順序回帰問題を含む分類問題では、収集方法やタイミングの違いにより、通常のラベル(精緻なラベル)付きデータと、それよりも粗いラベルの付いたデータが得られる場合がある。
本来は得られるデータを全て活用して学習を行いたいが、異なる粒度のラベルのデータをそのまま結合して同時に学習することはできない。
そこで本研究では、ラベルの粒度が異なるために組み合わせて学習できないデータについて、特定の確率分布に基づいたソフトラベルにラベルを変換し、精緻なラベル付きのデータに粗いラベルの学習データを加えることで、順序回帰問題の学習データを拡張する。

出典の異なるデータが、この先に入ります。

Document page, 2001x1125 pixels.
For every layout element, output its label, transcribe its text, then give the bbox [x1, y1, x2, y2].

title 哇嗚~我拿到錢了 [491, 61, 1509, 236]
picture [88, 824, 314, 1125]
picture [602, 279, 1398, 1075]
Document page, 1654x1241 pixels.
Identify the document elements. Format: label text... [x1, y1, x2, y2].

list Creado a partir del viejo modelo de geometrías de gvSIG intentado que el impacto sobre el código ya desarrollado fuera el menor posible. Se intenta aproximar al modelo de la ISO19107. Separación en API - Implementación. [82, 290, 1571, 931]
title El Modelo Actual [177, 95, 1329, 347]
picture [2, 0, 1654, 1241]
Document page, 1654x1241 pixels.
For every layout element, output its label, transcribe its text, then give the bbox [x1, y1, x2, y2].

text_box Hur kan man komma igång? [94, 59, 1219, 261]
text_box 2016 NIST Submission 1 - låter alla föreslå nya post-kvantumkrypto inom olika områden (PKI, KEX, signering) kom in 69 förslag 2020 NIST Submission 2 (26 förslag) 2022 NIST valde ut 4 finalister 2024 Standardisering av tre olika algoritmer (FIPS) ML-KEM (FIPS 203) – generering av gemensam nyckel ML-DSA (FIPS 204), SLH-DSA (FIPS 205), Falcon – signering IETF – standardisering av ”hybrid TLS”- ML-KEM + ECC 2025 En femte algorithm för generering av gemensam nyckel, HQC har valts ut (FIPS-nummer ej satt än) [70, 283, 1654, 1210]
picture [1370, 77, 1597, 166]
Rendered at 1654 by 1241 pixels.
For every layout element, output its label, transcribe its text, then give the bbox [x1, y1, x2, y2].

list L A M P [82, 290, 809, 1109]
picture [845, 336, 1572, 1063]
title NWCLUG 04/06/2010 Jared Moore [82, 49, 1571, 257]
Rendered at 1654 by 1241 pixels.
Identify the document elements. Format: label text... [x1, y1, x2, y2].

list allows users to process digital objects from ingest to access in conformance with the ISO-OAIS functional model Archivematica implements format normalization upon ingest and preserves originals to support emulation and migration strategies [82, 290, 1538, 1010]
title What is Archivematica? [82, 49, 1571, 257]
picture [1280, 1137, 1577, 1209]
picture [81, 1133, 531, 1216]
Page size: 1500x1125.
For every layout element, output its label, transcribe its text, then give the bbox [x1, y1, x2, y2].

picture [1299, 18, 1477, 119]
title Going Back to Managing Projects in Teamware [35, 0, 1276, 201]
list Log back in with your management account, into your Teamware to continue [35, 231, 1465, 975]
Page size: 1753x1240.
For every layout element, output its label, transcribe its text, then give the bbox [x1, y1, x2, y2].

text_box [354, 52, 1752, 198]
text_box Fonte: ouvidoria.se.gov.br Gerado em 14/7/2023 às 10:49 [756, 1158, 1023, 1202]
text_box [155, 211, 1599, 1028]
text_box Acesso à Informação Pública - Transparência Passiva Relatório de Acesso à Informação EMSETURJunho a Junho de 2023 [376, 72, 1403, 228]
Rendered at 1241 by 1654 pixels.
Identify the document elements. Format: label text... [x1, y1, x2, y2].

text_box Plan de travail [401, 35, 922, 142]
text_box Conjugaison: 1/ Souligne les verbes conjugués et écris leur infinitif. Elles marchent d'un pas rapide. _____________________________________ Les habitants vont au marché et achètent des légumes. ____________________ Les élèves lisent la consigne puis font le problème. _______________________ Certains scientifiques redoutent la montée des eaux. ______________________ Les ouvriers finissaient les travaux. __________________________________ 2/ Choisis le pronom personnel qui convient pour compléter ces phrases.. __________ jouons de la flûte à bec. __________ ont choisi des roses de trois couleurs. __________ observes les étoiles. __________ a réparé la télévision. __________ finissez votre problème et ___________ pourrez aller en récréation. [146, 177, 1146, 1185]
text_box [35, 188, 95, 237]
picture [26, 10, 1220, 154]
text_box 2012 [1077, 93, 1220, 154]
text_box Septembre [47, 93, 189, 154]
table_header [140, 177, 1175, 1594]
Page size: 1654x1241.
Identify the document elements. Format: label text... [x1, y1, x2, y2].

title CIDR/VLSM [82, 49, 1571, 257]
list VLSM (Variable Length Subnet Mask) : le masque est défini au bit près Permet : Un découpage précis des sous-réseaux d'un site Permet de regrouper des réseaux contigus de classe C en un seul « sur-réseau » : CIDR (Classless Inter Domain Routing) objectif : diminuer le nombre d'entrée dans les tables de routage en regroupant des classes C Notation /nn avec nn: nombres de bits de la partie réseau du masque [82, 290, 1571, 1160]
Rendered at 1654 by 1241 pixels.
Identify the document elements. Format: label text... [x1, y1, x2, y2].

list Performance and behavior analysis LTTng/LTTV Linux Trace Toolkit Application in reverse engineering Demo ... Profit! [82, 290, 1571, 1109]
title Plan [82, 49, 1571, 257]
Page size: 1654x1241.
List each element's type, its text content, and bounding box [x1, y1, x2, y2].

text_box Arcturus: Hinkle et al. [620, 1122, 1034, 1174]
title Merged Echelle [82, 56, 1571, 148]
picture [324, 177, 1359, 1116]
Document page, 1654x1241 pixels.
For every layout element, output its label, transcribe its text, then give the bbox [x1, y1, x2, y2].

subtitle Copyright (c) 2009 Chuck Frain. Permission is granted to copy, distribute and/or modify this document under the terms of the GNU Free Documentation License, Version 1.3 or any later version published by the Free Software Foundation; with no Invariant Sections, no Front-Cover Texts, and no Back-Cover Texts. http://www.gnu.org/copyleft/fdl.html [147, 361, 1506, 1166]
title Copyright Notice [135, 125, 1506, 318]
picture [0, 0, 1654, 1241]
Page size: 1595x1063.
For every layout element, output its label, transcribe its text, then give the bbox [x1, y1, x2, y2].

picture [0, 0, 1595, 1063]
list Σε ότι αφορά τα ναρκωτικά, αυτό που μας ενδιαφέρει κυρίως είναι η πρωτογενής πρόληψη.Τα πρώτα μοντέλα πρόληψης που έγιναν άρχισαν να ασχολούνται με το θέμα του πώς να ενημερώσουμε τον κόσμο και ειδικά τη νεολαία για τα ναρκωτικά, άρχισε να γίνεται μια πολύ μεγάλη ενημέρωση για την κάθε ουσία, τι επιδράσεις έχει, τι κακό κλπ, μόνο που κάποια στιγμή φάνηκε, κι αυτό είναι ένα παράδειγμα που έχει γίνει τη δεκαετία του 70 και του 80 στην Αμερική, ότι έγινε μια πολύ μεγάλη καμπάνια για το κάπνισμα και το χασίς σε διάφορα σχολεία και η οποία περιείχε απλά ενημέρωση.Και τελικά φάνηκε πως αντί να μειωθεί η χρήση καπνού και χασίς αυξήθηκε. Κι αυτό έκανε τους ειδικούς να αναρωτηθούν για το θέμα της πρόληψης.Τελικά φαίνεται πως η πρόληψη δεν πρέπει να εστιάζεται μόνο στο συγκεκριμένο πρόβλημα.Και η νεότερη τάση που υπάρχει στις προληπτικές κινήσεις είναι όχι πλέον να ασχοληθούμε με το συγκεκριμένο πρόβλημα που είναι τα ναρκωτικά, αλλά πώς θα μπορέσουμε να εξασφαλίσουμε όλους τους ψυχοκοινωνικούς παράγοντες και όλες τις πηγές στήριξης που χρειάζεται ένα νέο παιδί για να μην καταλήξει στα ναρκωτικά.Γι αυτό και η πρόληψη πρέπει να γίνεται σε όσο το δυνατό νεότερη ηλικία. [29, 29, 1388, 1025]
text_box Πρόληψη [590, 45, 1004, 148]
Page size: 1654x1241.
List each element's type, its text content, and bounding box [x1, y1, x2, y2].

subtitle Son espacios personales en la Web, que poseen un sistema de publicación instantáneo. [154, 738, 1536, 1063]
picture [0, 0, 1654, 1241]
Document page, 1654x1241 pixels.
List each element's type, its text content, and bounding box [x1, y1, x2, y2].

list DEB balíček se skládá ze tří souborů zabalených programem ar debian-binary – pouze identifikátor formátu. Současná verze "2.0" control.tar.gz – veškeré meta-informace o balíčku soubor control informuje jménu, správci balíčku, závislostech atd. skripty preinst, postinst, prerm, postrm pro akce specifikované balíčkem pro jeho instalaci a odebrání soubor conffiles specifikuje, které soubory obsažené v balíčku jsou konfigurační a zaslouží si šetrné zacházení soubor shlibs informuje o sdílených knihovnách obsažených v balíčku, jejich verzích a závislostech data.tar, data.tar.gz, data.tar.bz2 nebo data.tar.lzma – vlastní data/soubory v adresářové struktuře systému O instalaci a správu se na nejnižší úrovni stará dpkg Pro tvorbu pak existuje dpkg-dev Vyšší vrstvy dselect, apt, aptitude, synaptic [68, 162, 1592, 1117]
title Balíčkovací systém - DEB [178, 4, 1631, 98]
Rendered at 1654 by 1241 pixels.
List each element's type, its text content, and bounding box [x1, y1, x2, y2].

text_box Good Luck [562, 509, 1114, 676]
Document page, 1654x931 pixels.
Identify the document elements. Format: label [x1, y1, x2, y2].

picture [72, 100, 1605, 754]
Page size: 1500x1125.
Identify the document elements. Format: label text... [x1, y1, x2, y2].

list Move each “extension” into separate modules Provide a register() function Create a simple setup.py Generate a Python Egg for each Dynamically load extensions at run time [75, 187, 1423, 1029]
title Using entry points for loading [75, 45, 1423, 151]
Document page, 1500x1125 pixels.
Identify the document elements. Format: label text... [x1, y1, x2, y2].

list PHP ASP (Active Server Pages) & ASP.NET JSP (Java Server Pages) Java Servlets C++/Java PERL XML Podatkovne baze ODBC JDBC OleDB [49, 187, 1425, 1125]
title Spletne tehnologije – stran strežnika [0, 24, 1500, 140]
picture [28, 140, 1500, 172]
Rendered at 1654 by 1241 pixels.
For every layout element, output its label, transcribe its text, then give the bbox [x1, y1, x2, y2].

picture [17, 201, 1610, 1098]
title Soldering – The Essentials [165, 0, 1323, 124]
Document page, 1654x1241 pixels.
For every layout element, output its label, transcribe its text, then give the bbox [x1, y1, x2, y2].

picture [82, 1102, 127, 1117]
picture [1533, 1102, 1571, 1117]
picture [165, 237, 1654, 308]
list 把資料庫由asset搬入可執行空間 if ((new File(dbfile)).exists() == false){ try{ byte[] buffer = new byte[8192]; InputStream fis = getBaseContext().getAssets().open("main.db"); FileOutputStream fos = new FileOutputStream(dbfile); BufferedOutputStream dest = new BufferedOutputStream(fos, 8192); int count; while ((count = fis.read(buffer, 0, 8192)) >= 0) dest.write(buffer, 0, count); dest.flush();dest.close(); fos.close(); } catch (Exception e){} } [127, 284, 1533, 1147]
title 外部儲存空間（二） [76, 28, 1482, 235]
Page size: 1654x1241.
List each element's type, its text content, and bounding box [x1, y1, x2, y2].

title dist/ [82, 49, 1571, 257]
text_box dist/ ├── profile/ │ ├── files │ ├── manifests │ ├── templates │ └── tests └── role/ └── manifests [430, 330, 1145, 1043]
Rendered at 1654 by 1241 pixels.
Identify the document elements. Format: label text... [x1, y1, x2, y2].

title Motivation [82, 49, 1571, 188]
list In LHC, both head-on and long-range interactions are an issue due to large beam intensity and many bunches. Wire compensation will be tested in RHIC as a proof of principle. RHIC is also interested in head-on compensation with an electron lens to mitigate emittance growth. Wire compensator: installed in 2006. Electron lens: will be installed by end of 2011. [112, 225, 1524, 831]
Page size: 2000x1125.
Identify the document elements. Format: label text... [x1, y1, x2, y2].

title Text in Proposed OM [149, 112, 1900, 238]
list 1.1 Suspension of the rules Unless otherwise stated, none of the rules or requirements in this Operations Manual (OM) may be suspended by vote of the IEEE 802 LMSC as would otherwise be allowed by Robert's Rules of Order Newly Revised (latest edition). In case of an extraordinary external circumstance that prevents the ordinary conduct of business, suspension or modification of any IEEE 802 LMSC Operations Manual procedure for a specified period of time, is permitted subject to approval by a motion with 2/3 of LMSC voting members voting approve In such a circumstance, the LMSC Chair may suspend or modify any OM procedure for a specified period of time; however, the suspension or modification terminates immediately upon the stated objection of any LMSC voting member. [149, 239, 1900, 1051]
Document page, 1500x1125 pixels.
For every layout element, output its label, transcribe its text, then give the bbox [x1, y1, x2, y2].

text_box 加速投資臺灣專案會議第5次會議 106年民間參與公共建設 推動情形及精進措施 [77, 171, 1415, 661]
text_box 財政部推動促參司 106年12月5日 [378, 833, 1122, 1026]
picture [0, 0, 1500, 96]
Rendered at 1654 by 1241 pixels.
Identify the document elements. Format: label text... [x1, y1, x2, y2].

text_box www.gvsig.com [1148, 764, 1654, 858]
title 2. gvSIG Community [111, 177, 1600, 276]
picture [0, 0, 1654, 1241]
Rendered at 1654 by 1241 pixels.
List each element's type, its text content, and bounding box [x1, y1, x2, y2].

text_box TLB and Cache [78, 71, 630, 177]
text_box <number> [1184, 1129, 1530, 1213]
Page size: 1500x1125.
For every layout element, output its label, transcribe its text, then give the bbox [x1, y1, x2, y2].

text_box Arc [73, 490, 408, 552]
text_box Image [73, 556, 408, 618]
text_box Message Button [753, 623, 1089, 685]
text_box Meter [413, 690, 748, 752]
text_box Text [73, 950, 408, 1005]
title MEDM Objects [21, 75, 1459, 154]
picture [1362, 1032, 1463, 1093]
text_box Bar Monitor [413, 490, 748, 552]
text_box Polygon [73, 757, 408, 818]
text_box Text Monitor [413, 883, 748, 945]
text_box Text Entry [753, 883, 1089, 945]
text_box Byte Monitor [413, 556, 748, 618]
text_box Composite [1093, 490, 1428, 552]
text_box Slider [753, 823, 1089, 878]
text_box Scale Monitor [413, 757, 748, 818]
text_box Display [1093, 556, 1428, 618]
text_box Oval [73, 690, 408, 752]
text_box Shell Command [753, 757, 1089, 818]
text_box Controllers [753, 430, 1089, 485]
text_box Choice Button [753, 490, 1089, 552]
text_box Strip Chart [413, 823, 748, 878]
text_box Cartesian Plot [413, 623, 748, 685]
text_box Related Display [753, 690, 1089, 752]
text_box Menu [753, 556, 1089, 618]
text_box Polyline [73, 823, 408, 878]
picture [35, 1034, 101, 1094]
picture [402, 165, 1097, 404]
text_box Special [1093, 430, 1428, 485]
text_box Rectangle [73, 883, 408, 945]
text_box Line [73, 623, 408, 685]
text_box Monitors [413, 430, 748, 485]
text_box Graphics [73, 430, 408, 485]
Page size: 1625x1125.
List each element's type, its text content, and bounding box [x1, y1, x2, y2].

提案手法の有用性を検証するために、2つのベンチマークデータセットを用いた実験を行った。
その結果、順序回帰問題におけるLightGBMの性能が、提案手法によって、最大でaccuracyが約0.02、MAEが約0.04改善することを確認した。
さらに、確率分布のパラメータである分散が小さいほどaccuracyが改善し、大きいほどMAEが改善する傾向となることがわかった。